# What you will do
Wherever a line of the data contains "dengan", copy that line.

# Provided data
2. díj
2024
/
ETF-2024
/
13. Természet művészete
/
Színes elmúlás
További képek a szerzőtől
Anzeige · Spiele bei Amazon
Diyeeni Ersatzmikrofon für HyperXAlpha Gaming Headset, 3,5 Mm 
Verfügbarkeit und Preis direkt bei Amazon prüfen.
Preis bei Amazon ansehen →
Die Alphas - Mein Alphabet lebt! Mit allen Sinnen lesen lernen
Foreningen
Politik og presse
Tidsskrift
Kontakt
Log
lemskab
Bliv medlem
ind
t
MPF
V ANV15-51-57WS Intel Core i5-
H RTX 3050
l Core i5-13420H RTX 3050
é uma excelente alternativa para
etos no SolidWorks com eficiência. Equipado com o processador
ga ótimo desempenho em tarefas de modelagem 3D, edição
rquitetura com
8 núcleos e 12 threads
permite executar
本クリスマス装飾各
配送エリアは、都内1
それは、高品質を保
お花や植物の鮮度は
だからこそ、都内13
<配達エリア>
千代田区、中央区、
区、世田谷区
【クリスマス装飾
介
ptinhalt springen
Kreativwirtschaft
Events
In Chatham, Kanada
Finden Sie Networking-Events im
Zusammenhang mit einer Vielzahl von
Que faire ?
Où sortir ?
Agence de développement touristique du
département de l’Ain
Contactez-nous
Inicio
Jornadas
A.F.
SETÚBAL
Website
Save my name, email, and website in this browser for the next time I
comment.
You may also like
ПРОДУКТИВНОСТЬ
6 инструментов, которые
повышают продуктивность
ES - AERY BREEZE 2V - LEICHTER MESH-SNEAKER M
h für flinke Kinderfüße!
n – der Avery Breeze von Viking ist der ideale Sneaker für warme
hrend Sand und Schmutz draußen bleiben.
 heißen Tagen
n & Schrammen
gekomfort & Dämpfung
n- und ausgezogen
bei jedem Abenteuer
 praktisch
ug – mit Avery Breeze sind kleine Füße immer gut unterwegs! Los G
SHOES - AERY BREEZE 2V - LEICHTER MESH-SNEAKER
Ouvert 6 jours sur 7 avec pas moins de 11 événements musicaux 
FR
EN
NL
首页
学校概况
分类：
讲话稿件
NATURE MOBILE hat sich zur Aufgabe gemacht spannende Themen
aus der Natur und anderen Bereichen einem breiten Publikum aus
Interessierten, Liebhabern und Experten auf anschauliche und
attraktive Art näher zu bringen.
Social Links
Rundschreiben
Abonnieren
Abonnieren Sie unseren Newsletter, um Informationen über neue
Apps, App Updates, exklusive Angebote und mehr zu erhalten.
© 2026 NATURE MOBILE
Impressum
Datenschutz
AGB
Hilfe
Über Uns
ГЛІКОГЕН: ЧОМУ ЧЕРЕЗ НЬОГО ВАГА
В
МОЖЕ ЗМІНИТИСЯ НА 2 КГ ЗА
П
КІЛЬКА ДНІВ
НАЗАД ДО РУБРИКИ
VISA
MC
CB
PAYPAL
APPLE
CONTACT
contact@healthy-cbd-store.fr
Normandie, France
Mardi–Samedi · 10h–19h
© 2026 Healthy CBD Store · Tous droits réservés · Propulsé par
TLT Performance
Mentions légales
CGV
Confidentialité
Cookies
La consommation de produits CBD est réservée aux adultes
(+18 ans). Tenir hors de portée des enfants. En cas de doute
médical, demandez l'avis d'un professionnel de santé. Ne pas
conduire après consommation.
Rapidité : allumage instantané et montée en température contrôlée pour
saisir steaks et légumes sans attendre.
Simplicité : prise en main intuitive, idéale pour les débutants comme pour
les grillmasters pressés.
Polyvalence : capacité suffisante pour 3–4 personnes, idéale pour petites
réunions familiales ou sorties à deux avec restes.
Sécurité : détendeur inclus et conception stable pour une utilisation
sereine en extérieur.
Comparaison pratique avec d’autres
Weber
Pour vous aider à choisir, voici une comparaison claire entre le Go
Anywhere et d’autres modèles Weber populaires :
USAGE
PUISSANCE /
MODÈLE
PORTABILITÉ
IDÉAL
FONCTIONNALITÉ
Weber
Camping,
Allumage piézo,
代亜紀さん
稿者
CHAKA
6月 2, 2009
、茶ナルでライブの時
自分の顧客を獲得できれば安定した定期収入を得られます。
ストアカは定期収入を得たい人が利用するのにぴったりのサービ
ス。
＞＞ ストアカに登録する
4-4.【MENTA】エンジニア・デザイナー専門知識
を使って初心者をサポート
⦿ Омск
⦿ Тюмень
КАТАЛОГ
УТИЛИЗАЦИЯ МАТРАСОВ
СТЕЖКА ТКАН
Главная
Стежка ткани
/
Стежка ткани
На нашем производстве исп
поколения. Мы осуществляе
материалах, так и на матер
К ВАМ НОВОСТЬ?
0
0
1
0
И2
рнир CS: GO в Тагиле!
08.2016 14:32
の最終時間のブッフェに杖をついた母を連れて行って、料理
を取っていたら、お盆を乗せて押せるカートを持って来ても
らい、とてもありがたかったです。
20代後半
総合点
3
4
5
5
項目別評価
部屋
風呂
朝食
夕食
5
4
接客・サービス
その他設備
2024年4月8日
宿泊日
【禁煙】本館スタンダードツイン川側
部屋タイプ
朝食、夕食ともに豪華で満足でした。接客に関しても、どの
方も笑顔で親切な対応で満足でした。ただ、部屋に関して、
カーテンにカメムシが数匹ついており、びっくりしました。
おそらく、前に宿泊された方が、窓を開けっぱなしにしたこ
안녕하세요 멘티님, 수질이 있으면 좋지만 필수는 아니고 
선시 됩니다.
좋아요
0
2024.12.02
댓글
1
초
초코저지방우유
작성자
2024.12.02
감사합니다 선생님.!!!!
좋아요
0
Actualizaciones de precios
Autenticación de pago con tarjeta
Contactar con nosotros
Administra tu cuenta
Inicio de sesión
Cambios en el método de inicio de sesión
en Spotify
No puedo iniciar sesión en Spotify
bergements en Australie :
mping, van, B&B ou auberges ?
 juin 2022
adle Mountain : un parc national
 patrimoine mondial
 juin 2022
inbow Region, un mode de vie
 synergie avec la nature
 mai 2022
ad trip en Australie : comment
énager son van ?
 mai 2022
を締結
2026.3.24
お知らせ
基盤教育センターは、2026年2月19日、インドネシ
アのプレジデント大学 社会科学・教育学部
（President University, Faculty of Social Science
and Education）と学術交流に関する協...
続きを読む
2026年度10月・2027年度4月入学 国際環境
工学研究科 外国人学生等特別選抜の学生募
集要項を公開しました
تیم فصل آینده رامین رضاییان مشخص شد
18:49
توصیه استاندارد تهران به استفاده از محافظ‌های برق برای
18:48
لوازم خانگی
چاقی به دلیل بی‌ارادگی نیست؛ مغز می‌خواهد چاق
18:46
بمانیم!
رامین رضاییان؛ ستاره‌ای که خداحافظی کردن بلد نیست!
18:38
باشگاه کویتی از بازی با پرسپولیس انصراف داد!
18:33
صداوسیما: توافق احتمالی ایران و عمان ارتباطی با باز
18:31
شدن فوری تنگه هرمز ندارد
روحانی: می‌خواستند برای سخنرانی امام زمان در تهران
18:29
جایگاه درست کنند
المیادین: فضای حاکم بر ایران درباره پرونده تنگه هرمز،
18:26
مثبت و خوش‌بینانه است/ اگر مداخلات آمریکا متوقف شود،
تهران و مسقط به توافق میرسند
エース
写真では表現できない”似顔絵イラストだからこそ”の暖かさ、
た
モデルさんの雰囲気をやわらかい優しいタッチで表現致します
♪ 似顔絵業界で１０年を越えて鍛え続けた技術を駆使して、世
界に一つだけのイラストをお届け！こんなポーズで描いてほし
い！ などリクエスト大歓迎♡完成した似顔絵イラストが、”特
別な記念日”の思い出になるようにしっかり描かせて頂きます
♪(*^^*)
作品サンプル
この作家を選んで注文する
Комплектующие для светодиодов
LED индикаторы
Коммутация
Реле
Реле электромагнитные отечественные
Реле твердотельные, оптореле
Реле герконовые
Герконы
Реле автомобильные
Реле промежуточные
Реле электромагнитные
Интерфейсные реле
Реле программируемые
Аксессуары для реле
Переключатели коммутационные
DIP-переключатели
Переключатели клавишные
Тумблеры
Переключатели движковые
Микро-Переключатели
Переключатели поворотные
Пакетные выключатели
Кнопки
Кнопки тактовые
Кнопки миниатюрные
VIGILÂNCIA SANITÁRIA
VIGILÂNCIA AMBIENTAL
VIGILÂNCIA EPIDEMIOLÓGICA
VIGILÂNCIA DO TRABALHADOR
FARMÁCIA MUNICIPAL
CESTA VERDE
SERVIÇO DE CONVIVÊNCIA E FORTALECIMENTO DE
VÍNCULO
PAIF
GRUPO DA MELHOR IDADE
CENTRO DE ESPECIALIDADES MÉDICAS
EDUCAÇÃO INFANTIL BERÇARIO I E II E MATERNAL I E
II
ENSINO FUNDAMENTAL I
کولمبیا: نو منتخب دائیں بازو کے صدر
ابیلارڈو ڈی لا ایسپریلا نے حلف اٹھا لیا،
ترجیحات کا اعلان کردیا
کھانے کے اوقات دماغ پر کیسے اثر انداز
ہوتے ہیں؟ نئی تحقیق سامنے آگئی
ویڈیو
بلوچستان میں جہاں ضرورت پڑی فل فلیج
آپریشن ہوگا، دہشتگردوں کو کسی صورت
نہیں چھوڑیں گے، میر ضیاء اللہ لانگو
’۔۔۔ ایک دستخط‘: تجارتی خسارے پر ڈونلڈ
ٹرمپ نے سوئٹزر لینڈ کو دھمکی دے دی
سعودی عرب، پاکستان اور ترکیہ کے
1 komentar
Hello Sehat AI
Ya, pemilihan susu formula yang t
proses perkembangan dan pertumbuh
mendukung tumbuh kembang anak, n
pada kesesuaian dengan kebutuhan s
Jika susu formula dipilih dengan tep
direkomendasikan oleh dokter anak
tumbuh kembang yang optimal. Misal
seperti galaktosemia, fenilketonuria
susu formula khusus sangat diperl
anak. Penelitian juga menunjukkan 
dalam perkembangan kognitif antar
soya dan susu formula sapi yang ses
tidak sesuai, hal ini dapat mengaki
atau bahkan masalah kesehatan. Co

# Written reply
pada kesesuaian dengan kebutuhan s
Jika susu formula dipilih dengan tep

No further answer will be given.